> [ЗАДАНИЕ 1]:
Перечислите все личные имена из исходного фрагмента в порядке их первого упоминания.

> [ИСХОДНЫЙ ФРАГМЕНТ]:
——
На самом ли деле Паротту удалось подняться на вершину Арарата? Богобоязненные невежды всячески отрицали самую возможность простому смертному подняться на вершину горы, куда легенда загнала Ноя с его утлой ладьей. Паррот предусмотрительно взял клятвенное показание участников подъема, не исключая и Абовяна, и поместил эти документы в своей книге, кроме клятвы Абовяна.
Паррот щадил Абовяна — человека духовного звания — который должен был вернуться в среду духовных варваров. Он обнаружил исключительное знание людей. Как только католикосом был избран грубый и невежественный Иоанн, так началась подлинная свистопляска. Винили Абовяна в святотатстве, употребляли самые подлые средства, принуждая бедных аргурских мужиков отказаться от данной клятвы, клеветали по адресу путешественников, особенно смелого диакона. В результате, не прошло и года, как Паррот получил сведения об отказе аргурских крестьян от клятвы. Естественно, Паррот был огорчен. Но еще более был оскорблен Абовян. «На глаза навертывались слезы обиды, — записывает он в дневник, — не находил слов для выражения боли и внутренней тоски».
Искушенный в эчмиадзинских склоках, Абовян превосходно понял, откуда идет удар. Вероятно, он своими мыслями и огорчениями поделился с другом своим — магистром Мсером Мсерианцем, ибо последний в 1831 году писал архимандриту Ованес Шахатуняну: «Да будет стыдно тем, кто огорчает прекрасного юношу, того, кто воодушевлен любовью к учению на благо отечеству, кто одарен многими способностями, кто стоит сотни стариков. Он день ото дня все просвещается к его чести, растет и выделяется среди людей других национальностей во славу и в честь нашего отечества и с собой поднимая и имя нашей нации. А эти шашлыкоеды — не знаю что приобрели или что добавили ко славе церкви. Но худое имя они-таки оставили уже миру, подобно тому, как имя нации нашей сделали притчей во языцех всего мира».
——
> [ЗАПИСИ НАБОРА ДАННЫХ]:
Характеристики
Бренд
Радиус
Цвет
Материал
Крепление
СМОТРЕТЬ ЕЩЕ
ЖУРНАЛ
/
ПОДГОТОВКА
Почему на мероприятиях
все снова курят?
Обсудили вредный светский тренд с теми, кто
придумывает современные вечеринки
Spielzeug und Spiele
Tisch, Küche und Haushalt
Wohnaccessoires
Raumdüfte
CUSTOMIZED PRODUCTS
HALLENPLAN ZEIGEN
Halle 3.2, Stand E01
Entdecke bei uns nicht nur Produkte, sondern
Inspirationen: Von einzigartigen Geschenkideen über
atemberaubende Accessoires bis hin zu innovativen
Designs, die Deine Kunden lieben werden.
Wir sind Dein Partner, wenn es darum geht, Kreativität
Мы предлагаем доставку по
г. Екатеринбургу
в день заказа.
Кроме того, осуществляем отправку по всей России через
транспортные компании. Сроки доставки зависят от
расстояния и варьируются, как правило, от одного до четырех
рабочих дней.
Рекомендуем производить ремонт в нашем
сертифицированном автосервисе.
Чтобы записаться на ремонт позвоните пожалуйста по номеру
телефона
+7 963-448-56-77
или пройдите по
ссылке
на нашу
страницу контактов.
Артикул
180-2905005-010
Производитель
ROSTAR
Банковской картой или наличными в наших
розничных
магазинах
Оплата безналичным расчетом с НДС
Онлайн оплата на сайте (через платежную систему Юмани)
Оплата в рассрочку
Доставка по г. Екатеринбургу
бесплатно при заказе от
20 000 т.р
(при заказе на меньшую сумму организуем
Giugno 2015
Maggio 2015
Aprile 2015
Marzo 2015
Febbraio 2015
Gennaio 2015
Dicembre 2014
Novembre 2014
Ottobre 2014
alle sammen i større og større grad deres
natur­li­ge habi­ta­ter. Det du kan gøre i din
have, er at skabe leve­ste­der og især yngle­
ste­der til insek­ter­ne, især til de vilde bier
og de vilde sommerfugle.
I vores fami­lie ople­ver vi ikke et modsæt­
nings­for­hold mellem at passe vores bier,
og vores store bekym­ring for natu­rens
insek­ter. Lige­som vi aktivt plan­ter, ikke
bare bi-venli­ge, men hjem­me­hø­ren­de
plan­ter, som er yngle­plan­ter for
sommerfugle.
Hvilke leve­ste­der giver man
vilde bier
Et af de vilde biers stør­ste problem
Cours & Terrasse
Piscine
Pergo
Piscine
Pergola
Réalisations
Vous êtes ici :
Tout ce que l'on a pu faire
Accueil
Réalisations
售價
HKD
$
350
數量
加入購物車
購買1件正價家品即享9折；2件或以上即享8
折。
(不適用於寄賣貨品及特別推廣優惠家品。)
——
> [ЗАДАНИЕ 2]:
Представьте строки записей от первой до строки с "natur­li­ge habi­ta­ter. Det" включительно в виде таблицы Markdown со столбцами «№» и «Строка», пропустив пустые строки.

> [ОТВЕТ 1]:
1. Паррот
2. Ной
3. Абовян
4. Иоанн
5. Мсер Мсерианц
6. Ованес Шахатунян

> [ОТВЕТ 2]:
| № | Строка |
|---|---|
| 1 | Характеристики |
| 2 | Бренд |
| 3 | Радиус |
| 4 | Цвет |
| 5 | Материал |
| 6 | Крепление |
| 7 | СМОТРЕТЬ ЕЩЕ |
| 8 | ЖУРНАЛ |
| 9 | / |
| 10 | ПОДГОТОВКА |
| 11 | Почему на мероприятиях |
| 12 | все снова курят? |
| 13 | Обсудили вредный светский тренд с теми, кто |
| 14 | придумывает современные вечеринки |
| 15 | Spielzeug und Spiele |
| 16 | Tisch, Küche und Haushalt |
| 17 | Wohnaccessoires |
| 18 | Raumdüfte |
| 19 | CUSTOMIZED PRODUCTS |
| 20 | HALLENPLAN ZEIGEN |
| 21 | Halle 3.2, Stand E01 |
| 22 | Entdecke bei uns nicht nur Produkte, sondern |
| 23 | Inspirationen: Von einzigartigen Geschenkideen über |
| 24 | atemberaubende Accessoires bis hin zu innovativen |
| 25 | Designs, die Deine Kunden lieben werden. |
| 26 | Wir sind Dein Partner, wenn es darum geht, Kreativität |
| 27 | Мы предлагаем доставку по |
| 28 | г. Екатеринбургу |
| 29 | в день заказа. |
| 30 | Кроме того, осуществляем отправку по всей России через |
| 31 | транспортные компании. Сроки доставки зависят от |
| 32 | расстояния и варьируются, как правило, от одного до четырех |
| 33 | рабочих дней. |
| 34 | Рекомендуем производить ремонт в нашем |
| 35 | сертифицированном автосервисе. |
| 36 | Чтобы записаться на ремонт позвоните пожалуйста по номеру |
| 37 | телефона |
| 38 | +7 963-448-56-77 |
| 39 | или пройдите по |
| 40 | ссылке |
| 41 | на нашу |
| 42 | страницу контактов. |
| 43 | Артикул |
| 44 | 180-2905005-010 |
| 45 | Производитель |
| 46 | ROSTAR |
| 47 | Банковской картой или наличными в наших |
| 48 | розничных |
| 49 | магазинах |
| 50 | Оплата безналичным расчетом с НДС |
| 51 | Онлайн оплата на сайте (через платежную систему Юмани) |
| 52 | Оплата в рассрочку |
| 53 | Доставка по г. Екатеринбургу |
| 54 | бесплатно при заказе от |
| 55 | 20 000 т.р |
| 56 | (при заказе на меньшую сумму организуем |
| 57 | Giugno 2015 |
| 58 | Maggio 2015 |
| 59 | Aprile 2015 |
| 60 | Marzo 2015 |
| 61 | Febbraio 2015 |
| 62 | Gennaio 2015 |
| 63 | Dicembre 2014 |
| 64 | Novembre 2014 |
| 65 | Ottobre 2014 |
| 66 | alle sammen i større og større grad deres |
| 67 | natur­li­ge habi­ta­ter. Det du kan gøre i din |